Exercise inputs
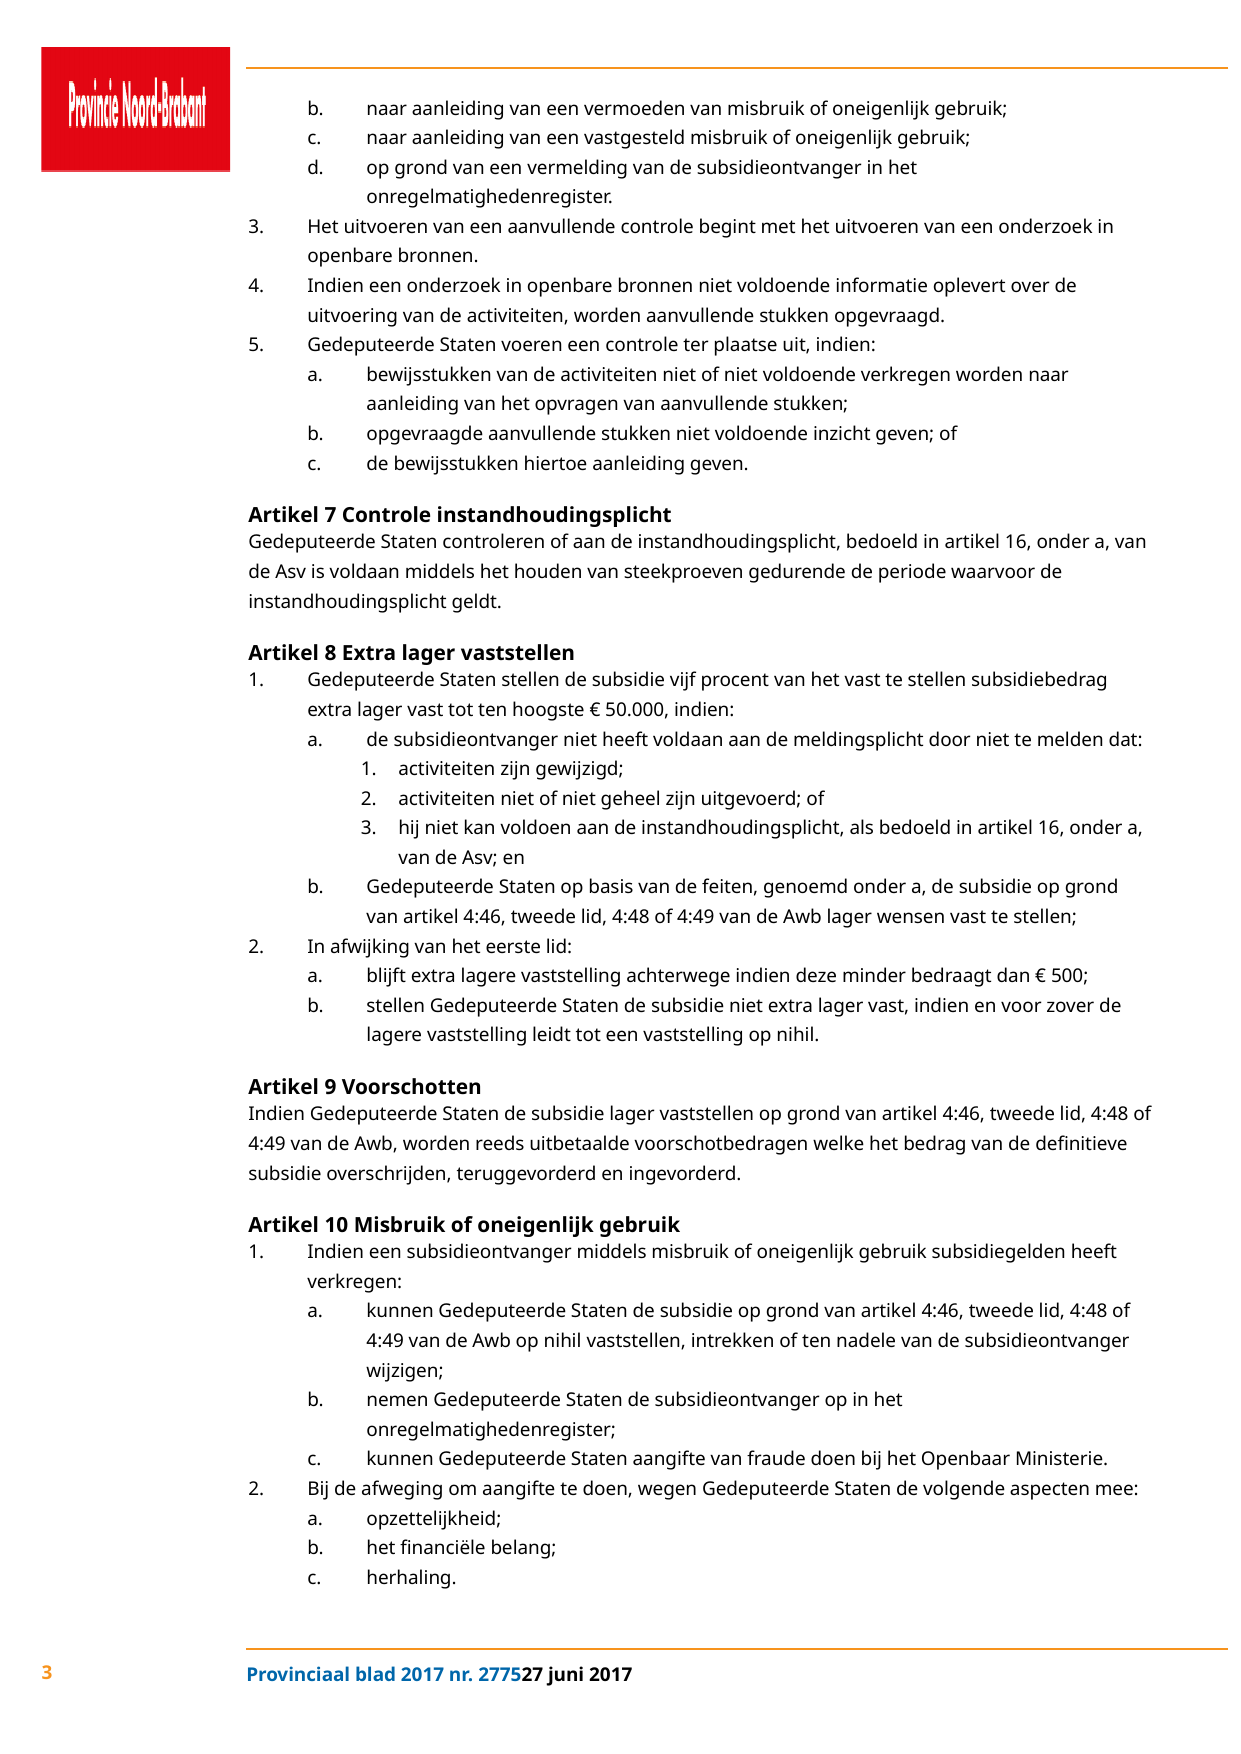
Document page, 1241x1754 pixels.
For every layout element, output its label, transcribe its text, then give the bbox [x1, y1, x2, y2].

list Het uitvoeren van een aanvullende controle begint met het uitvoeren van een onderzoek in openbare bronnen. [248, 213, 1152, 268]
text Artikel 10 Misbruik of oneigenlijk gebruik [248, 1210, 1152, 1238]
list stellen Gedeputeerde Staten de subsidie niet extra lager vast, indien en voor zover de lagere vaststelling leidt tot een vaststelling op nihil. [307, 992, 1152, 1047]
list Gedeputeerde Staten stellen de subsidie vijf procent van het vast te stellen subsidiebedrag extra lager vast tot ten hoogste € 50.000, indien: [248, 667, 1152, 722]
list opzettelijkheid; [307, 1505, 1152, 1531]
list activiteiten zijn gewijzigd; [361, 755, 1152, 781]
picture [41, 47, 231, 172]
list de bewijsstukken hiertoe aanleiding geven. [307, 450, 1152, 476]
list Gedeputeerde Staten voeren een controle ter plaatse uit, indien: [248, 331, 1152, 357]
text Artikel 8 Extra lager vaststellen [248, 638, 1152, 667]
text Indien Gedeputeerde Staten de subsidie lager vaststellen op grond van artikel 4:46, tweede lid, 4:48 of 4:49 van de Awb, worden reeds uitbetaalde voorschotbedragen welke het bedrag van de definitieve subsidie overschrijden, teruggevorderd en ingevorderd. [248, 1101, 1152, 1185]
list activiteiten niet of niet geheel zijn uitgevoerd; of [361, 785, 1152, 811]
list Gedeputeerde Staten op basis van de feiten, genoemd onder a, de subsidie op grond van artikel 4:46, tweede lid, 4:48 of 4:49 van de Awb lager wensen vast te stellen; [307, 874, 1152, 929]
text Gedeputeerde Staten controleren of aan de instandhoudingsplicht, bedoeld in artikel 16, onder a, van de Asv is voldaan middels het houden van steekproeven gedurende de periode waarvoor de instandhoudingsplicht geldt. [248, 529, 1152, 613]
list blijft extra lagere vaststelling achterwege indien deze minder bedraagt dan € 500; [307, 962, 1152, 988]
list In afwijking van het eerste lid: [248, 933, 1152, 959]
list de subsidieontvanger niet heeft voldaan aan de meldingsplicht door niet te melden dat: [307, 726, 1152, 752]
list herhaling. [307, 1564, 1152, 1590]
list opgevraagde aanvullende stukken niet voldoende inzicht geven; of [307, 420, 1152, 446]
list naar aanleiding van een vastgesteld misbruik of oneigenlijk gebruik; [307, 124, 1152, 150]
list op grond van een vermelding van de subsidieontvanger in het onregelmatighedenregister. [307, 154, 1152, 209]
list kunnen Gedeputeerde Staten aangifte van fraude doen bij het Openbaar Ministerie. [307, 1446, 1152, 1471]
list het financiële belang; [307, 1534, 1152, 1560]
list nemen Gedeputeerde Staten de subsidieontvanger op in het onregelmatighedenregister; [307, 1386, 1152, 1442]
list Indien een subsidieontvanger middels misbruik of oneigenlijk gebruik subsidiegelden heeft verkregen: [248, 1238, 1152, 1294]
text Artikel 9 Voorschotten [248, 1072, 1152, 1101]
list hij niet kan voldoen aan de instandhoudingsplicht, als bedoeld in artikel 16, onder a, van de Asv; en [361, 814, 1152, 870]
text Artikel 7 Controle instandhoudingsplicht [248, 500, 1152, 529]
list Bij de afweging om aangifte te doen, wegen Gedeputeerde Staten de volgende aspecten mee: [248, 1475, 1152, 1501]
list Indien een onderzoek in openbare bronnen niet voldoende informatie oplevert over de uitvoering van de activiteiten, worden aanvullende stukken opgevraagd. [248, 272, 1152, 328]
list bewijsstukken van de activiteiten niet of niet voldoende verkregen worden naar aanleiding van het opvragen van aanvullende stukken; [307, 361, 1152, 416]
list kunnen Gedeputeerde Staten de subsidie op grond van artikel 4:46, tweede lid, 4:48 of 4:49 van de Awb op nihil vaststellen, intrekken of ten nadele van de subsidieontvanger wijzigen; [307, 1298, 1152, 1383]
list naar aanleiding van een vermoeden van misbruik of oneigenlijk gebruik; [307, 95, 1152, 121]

Goal
Arrange the lines of the listing above, from its first line through the line containing "For every layout" inclusive, as a numbered list with blank lines and pictures left out.

Expected answer
1. Document page, 1241x1754 pixels.
2. For every layout element, output its label, transcribe its text, then give the bbox [x1, y1, x2, y2].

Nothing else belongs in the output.